Cohen Subpoena Puts SAC Settlement Talks on Ice

Steve Cohen, chairman and chief executive officer of SAC Captial Advisors LP.
Scott Eelis | Bloomberg | Getty Images
Steve Cohen, chairman and chief executive officer of SAC Captial Advisors LP.

Settlement talks between SAC Capital and the federal government, which could have led to a pact preventing criminal charges against founder Steven Cohen, are off after Cohen was issued a subpoena by prosecutors last week. That news may prompt outside investors in the embattled hedge fund, including the Blackstone Group, to accelerate yanking additional capital.

As recently as May 13, SAC officials were expressing confidence that a satisfactory resolution of the federal probe was soon to come, a person with knowledge of a potential pact said. A settlement package would have ended a multi-year probe into alleged insider trading of various stocks in exchange for a fine, among other concessions. But during the course of the last week, a surprise grand jury subpoena was issued to Cohen, truncating those deal talks abruptly.

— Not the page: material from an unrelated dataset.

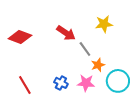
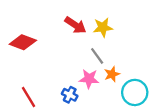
yellow star: (104, 24) -> (103, 27), moved
red arrow: (66, 33) -> (75, 25), moved
pink star: (86, 83) -> (89, 79), moved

Spokesmen for SAC have refused to confirm or deny that Cohen last week received a subpoena asking him to testify before a grand jury—a move that would essentially ask him to provide evidence against the firm he founded two decades ago and still runs. A spokesman for the Manhattan U.S. Attorney's office, which has been handling the SAC cases, declined comment.The subpoena was first reported by the New York Times late Sunday.

During a noontime conference call with investors on Monday, SAC officials remained mum, according to a listener, saying that media reports on the subpoena and related matters were pure speculation. SAC officials, who took no questions during the call, added that a resolution to the prosecutorial probe would occur within the next two months, this person added. Justice Department lawyers face a statute of limitations on bringing fresh charges on Cohen or the firm in connection with two particularly suspicious trades from 2008 that would force them to either indict the parties or stand down entirely by the end of July.

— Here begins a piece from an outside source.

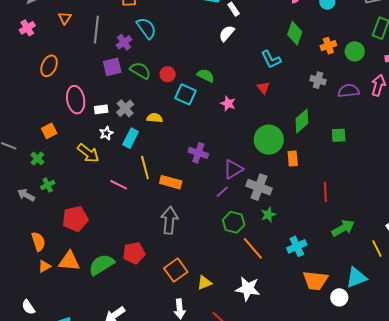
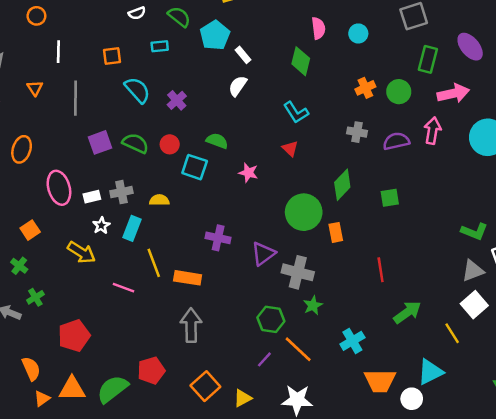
green diamond: (295, 33) -> (301, 61), moved
purple cross: (124, 42) -> (177, 100), moved
gray cross: (125, 108) -> (121, 192), turned 36
purple line: (222, 192) -> (264, 359), moved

Monday's revelations ratcheted up the pressure on SAC that has been building slowly this year amid the indictment of a long-tenured firm trader, Michael Steinberg, and ongoing concerns over Cohen's implication in the case dating from 2008.

During the first quarter, SAC's outside investors requested the return of $1.7 billion, taking a substantial chunk of the $6 billion in external capital that SAC manages. Now, in light of the reported subpoena, the Blackstone Group, whose alternative-assets division pulled a portion of its SAC investment during the first quarter, is planning to withdraw at least part of the roughly $410 million that remains, said someone familiar with the matter. That decision, this person added, is based on concerns that Blackstone's own investors have raised.

(Read More: SAC Capital Won't Cooperate Unconditionally: Letter)


In recent months, SAC has also been hampered by lackluster performance figures. The fund's flagship was up about 1 percent for the first two weeks of May, said two people who have been briefed on the numbers, leaving it up roughly 6 percent year-to-date. That's a far cry from the broader stock market, which was up about 16 percent through the same period, and roughly in line with competing hedge funds—a group that SAC has historically beaten.

On Friday, SAC told investors that the coming months would bring "substantially more clarity" to the legal picture and that it did not believe its hardening stance with prosecutors would have "a financial impact" on its funds. Nonetheless, even some of the firm's more stalwart supporters now appear to be having second thoughts. If a Cohen indictment becomes a more distinct possibility, SAC's outside investors "may have no choice" but to pull money, especially if they have their own clients to consider, said one money manager with money in the hedge fund.